Print the entries underneath word for word, omitting whatever pictures they contain.
#####
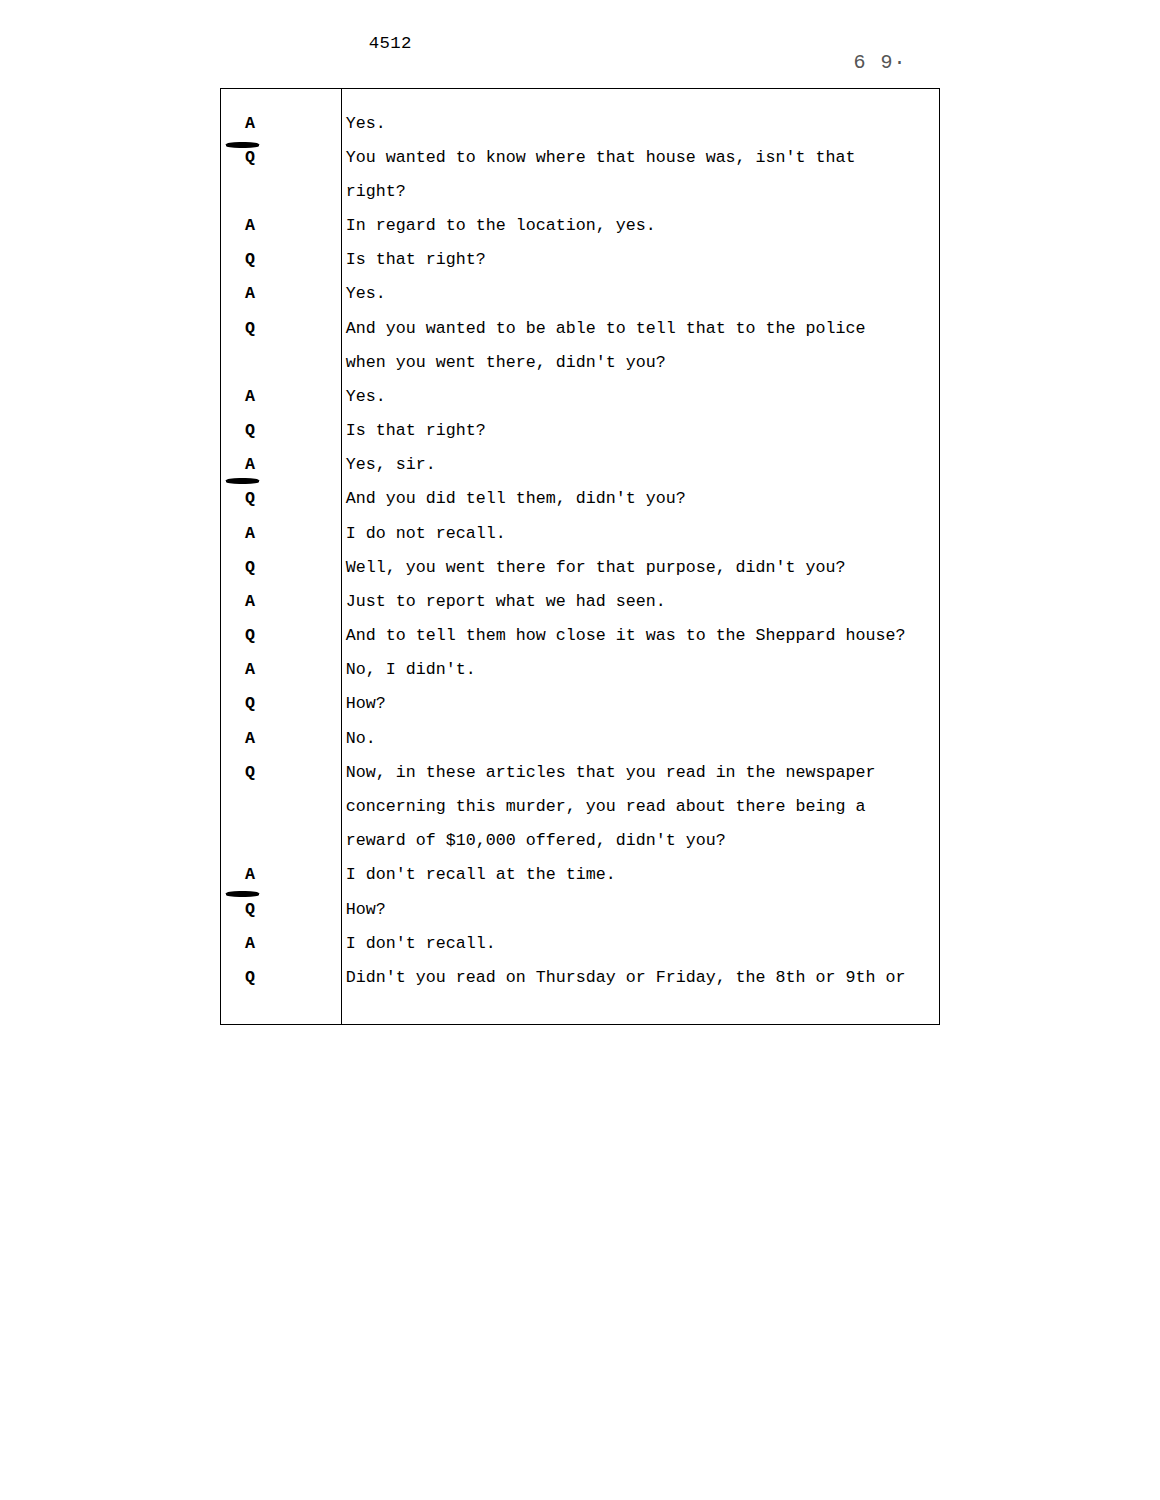4512
6  9·
| A | Yes. |
| Q | You wanted to know where that house was, isn't that right? |
| A | In regard to the location, yes. |
| Q | Is that right? |
| A | Yes. |
| Q | And you wanted to be able to tell that to the police when you went there, didn't you? |
| A | Yes. |
| Q | Is that right? |
| A | Yes, sir. |
| Q | And you did tell them, didn't you? |
| A | I do not recall. |
| Q | Well, you went there for that purpose, didn't you? |
| A | Just to report what we had seen. |
| Q | And to tell them how close it was to the Sheppard house? |
| A | No, I didn't. |
| Q | How? |
| A | No. |
| Q | Now, in these articles that you read in the newspaper concerning this murder, you read about there being a reward of $10,000 offered, didn't you? |
| A | I don't recall at the time. |
| Q | How? |
| A | I don't recall. |
| Q | Didn't you read on Thursday or Friday, the 8th or 9th or |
#####
** SOLUTION FOR THIS EXERCISE **
4512
6  9·
| A | Yes. |
| Q | You wanted to know where that house was, isn't that right? |
| A | In regard to the location, yes. |
| Q | Is that right? |
| A | Yes. |
| Q | And you wanted to be able to tell that to the police when you went there, didn't you? |
| A | Yes. |
| Q | Is that right? |
| A | Yes, sir. |
| Q | And you did tell them, didn't you? |
| A | I do not recall. |
| Q | Well, you went there for that purpose, didn't you? |
| A | Just to report what we had seen. |
| Q | And to tell them how close it was to the Sheppard house? |
| A | No, I didn't. |
| Q | How? |
| A | No. |
| Q | Now, in these articles that you read in the newspaper concerning this murder, you read about there being a reward of $10,000 offered, didn't you? |
| A | I don't recall at the time. |
| Q | How? |
| A | I don't recall. |
| Q | Didn't you read on Thursday or Friday, the 8th or 9th or |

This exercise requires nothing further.